La questione che però ai più è sfuggita, complice la superficialità o la voluta mendacità della stampa istituzionale, è che per un parco non si mette a ferro e fuoco un paese.
Gli eventi vanno dunque inquadrati in un più ampio contesto. Il Presidente turco, Tayyip Erdoğan ha da tempo iniziato a far sentire sul paese la pressione della fazione islamica da lui rappresentata. Una parte importante del paese lo segue per questa affinità religiosa e sta tentando con mezzi contorti e sofisticati quanto possono esserlo certe astuzie orientali, di dare una svolta in senso islamico al paese, mandando completamente a rotoli tutto il lavoro fatto da Mustafa Kemal Atatürk, colui che aveva fatto grande la Turchia moderna e che ne aveva messo a fondamento, la laicità, intesa come quel bene primario capace di garantire l’indipendenza da vincoli religiosi che avevano pesantemente contribuito ad impedirne la crescita sino al 1923, in nome di un conservatorismo millenario.
Il resto è cronaca. Cronaca violenta perché la polizia turca non è certo famosa per il fair play. Gas di tutti i tipi, compresi quelli urticanti, condannati anche da Amnesty ed altre organizzazioni internazionali, sono stati e vengono tuttora usati contro i manifestanti. Alberghi ed altri esercizi hanno aperto le porte per dare riparo dai gas a quanti erano in piazza, molti ristoranti in centro hanno rifocillato chi, rinchiuso nella morsa degli scontri non poteva più far rientro a casa. I feriti non si contano e certo il conto del macellaio non sarà di poco conto. La polizia non è stata tenera. Gli ordini, per quanto in alcuni frangenti, disattesi, con defezioni di alcuni elementi che sono diventate temporaneo simbolo della rivolta, erano severi.

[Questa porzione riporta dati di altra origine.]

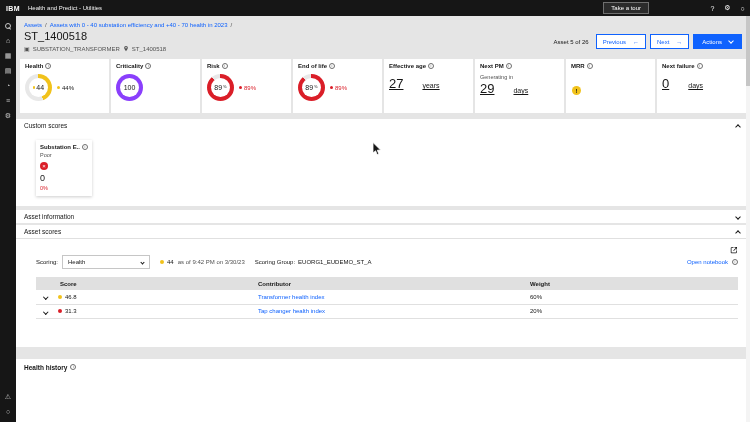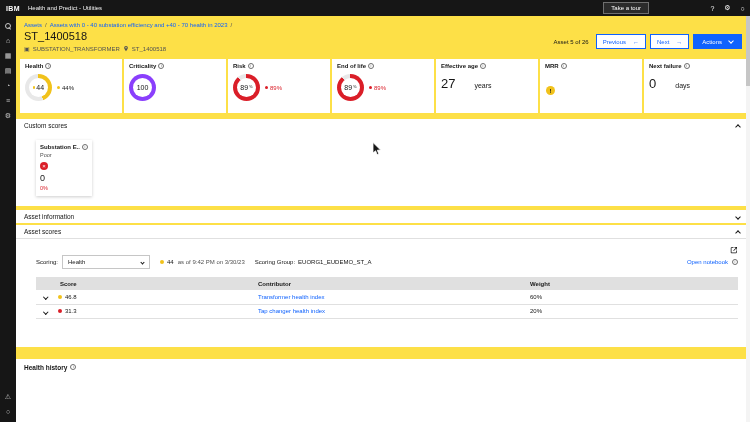--- a/index.html
+++ b/index.html
@@ -23,7 +23,7 @@
   .icn-search::after { content:""; position:absolute; left:4.6px; top:4.6px; width:3px; height:1px; background:#c6c6c6; transform:rotate(45deg); transform-origin:0 0; }
 
   
-  .content { position:absolute; top:16px; left:16px; right:0; bottom:0; background:#fde047; overflow:hidden; }
+  .content { position:absolute; top:16px; left:16px; right:0; bottom:0; background:#e5e5e5; overflow:hidden; }
 
   .breadcrumb { padding:6px 0 0 8px; font-size:6px; color:#525252; display:flex; gap:3px; align-items:center; }
   .crumb-link { color:#0f62fe; cursor:pointer; }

E stavolta Erdogan dovrà convincere il mondo tutto che tanta durezza e ferocia era giustificata contro “pochi” manifestanti che imploravano di non distruggere un boschetto (come molti media hanno voluto farci inizialmente credere) o se invece non sia stata la risposta impazzita di un governo che inizia a sentire stretto intorno al collo il cappio dell’opposizione, quella che priverebbe il nuovo ottomano della gioia non più celata e nascosta, di diventare Sultano, islamico e tutt’altro che moderato. Anche se delle imprese, dell’intellighenzia e del denaro laico ne ha sin troppo bisogno. Probabilmente il precario equilibrio con il quale aveva saputo gestire la sua politica del “piede in due staffe” con gli episodi di oggi, inizia mestamente a naufragare. Ed ogni animale, anche il più mansueto, trovandosi in pericolo, reagisce attaccando. E questo, a molti fa paura: anche in questo paese i carri armati non da molti decenni hanno sfilato per le vie cittadine.
Uno lo slogan che più ha riecheggiato tra le vie delle città: “Hükümet istifa” (governo dimissiona) e questo in un paese come la Turchia deve mettere pesantemente sull’avviso il destinatario.